The FMA approach works, but it still needs a floor, a separate round, and an addition. We can do better by exploiting a property of IEEE 754 doubles.

Recall that a double is essentially a sign, an exponent, and a 52-bit significand. When the exponent places a value in the range [2^52, 2^53), all 52 significand bits are used to represent the integer part, leaving no bits for a fractional component. This means every representable f64 in this range is an integer, and consecutive values differ by exactly 1.

So when you add 2^52 to a positive value less than 2^52, the hardware has to round the result to fit into this integer-only range, which rounds it to the nearest integer for free. Subtracting 2^52 back recovers the rounded value. For example, (6.7 + 2^52) - 2^52 gives 7.0 — the addition forces the .7 to be rounded away, and the subtraction shifts back down.

By combining this with FMA, we get the best of both worlds: x.mul_add(1e13, MAGIC) computes the exact product x * 1e13 at full precision and then adds MAGIC with a single rounding, one that happens in the range where consecutive doubles are 1 apart, so it rounds to the nearest integer. Subtracting MAGIC and dividing back down gives us the result in one clean expression:

fn round13_magic(x: f64) -> f64 {
    const MAGIC: f64 = (1u64 << 52) as f64; // 2^52
    (x.mul_add(1e13, MAGIC) - MAGIC) / 1e13
}

This is just an FMA, a subtract, and a divide — no branches, no floor, no round.
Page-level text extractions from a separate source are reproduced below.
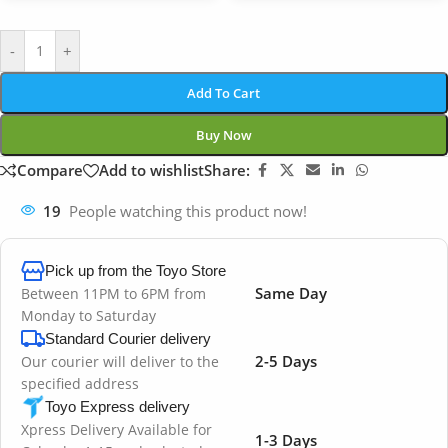
-
+
Add To Cart
Buy Now
Compare
Add to wishlist
Share:
19
People watching this product now!
Pick up from the Toyo Store
Same Day
Between 11PM to 6PM from
Monday to Saturday
Standard Courier delivery
2-5 Days
Our courier will deliver to the
specified address
Toyo Express delivery
Xpress Delivery Available for
1-3 Days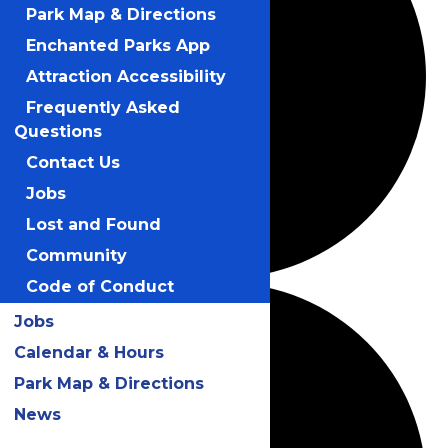
Park Map & Directions
Enchanted Parks App
Attraction Accessibility
Frequently Asked
Questions
Contact Us
Jobs
Lost and Found
Community
Code of Conduct
Jobs
Calendar & Hours
Park Map & Directions
News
Note that this only works for non-negative inputs where x * 1e13 < 2^52, but our inputs are in [0, 1], well within this range. Like the previous approaches, it passed 30 minutes of monkey testing without a mismatch.

Benchmarks

There are two axes to measure here: throughput and latency.
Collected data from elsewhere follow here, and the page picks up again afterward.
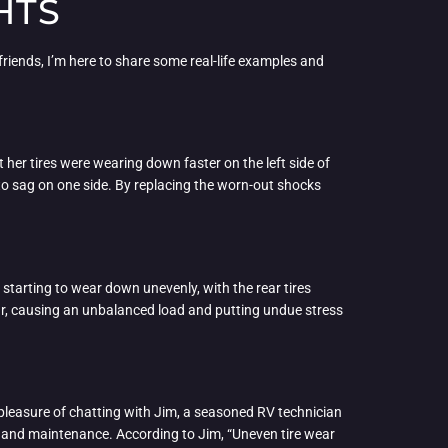
HTS
y friends, I’m here to share some real-life examples and
 her tires were wearing down faster on the left side of
to sag on one side. By replacing the worn-out shocks
 starting to wear down unevenly, with the rear tires
ear, causing an unbalanced load and putting undue stress
he pleasure of chatting with Jim, a seasoned RV technician
ns and maintenance. According to Jim, “Uneven tire wear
Throughput is how many values you can process per second given a batch of independent inputs — what matters when rounding millions of values in a loop.
Latency is how long a single call takes from input to output — what matters when each call depends on the previous one's result.

All benchmarks were compiled with -C target-cpu=native to ensure hardware FMA and rounding instructions are used. Without this, Rust emits libc function calls for round, floor, and mul_add, which are dramatically slower. Results below are from an i7-12700K.
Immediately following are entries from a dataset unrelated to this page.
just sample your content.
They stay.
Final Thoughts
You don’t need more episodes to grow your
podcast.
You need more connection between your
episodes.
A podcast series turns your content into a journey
Throughput is with auto-vectorization (AVX2, 4 doubles per instruction):

Approach Throughput Latency
tostring 13.3 million op/s 75 ns
Naive 2.35 billion op/s 6.7 ns
f128 17.0 million op/s 64 ns
FMA 2.34 billion op/s 10.0 ns
Magic 2.35 billion op/s 4.4 ns

The tostring approach is the slowest overall — string formatting and parsing dominate. The f128 approach is similarly slow since f128 arithmetic is emulated in software with no SIMD support. The other three have identical throughput because every approach ends with a division by 1e13, and vdivpd (packed double division) is the bottleneck that hides all other work.

For latency, the magic approach has the shortest dependency chain — just an FMA, a subtract, and a divide. The naive approach is longer because Rust's round() (round half away from zero) compiles to multiple instructions. The fma approach is longest, needing a floor, an FMA remainder, and a round before the final divide.